Dr. Bruce Ribner, director of Emory’s Infectious Disease Unit, said that Dr. Brantly poses “no public health threat.”
“We have determined that he has recovered and he can return to his family community and life without concerns,” Dr. Ribner said.
Nancy Writebol, the missionary who also contracted Ebola in Liberia, was released on Tuesday. She was serving with SIM, an organization that worked closely with Samaritan’s Purse to help combat the outbreak.
“My dear friend, Nancy Writebol, upon her release from the hospital, wanted me to share her gratitude for all the prayers on her behalf,” Dr. Brantly said. “As she walked out of her isolation room, all she could say was, ‘To God be the glory.’ Nancy and (her husband) David are now spending some much needed time together.”
Both Dr. Brantly and Writebol received a dose of an experimental serum while still in Liberia. Dr. Brantly also received a unit of blood from a 14-year-old boy who had survived Ebola under his care.
“We are tremendously pleased with Dr. Brantly and Mrs. Writebol’s recovery,” Dr. Ribner said. “Their hope and faith have been an inspiration to all of us. What we learned in caring for them will help advance the world’s understanding of how to treat Ebola infections and help, hopefully, to improve survival.”Dr. Brantly, a family practice physician, was serving in Liberia through the Samaritan’s Purse post-residency program before joining the medical team responding to the Ebola crisis. His wife and two children had been living with him in Liberia but flew home to the U.S. before he started showing any signs of illness.
As the Ebola outbreak spiraled out of control, Samaritan’s Purse evacuated all but the most essential personnel from Liberia to their home countries. None of the evacuating staff were ill, and the World Health Organization and CDC continue to reiterate that people are not contagious unless they begin showing symptoms.
National staff who remain in Liberia continue to carry out an Ebola prevention and awareness campaign.

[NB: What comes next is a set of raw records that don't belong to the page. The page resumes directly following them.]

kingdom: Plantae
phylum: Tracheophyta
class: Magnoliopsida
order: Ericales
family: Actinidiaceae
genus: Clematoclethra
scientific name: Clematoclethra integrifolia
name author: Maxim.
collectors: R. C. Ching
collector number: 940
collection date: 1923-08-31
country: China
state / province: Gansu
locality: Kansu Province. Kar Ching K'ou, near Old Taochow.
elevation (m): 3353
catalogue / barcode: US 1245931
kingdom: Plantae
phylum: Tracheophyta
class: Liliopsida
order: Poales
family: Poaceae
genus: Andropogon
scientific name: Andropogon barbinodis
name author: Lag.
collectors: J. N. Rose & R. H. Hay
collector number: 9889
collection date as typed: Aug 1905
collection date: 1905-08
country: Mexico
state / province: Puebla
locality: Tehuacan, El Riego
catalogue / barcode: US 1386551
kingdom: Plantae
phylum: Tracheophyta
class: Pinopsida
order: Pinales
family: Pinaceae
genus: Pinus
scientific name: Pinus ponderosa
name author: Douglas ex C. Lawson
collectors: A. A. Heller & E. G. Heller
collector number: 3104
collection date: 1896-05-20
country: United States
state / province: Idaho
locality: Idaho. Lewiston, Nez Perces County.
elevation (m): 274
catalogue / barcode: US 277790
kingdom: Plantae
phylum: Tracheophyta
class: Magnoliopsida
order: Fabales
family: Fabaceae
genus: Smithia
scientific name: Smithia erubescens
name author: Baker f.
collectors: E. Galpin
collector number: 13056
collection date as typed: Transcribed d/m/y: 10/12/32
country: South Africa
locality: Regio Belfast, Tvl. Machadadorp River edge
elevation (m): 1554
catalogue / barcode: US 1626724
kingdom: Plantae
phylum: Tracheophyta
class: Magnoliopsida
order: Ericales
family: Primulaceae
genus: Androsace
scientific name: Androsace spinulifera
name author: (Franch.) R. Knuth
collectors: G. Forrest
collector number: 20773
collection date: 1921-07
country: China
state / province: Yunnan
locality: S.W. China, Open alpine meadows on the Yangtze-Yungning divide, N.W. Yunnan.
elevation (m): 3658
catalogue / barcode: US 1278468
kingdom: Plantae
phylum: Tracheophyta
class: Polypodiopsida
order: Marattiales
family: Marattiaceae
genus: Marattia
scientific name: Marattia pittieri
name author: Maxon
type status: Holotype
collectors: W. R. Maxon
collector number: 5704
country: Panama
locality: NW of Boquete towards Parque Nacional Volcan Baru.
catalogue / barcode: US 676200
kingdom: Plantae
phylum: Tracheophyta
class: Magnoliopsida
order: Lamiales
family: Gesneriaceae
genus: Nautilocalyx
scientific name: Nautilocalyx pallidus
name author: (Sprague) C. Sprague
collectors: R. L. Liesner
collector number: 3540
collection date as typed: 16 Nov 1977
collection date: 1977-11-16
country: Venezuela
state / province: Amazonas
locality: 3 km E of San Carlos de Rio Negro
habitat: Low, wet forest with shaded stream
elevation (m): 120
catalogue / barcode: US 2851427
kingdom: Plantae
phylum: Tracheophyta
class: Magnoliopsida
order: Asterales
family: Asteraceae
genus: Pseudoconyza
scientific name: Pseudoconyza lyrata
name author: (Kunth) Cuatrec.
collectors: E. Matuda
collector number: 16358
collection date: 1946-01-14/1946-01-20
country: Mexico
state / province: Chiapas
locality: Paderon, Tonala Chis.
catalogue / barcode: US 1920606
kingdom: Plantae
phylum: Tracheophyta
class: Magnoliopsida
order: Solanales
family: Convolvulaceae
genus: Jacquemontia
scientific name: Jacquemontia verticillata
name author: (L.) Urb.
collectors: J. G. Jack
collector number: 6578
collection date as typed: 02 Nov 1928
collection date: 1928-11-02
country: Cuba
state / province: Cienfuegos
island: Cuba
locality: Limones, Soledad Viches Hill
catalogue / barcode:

“We have more than 350 staff in Liberia, and others will soon be joining them, so please pray for those who have served with Dr. Brantly—along with the other doctors, aid workers and organizations that are at this very moment desperately trying to stop Ebola from taking any more lives,” Samaritan’s Purse President Franklin Graham said.
Writebol works with SIM, a missions organization that worked closely with Samaritan’s Purse to combat Ebola since the current outbreak began in Liberia in March. She had been working as a hygienist who decontaminated those entering and leaving the isolation ward of the Case Management Center at the hospital.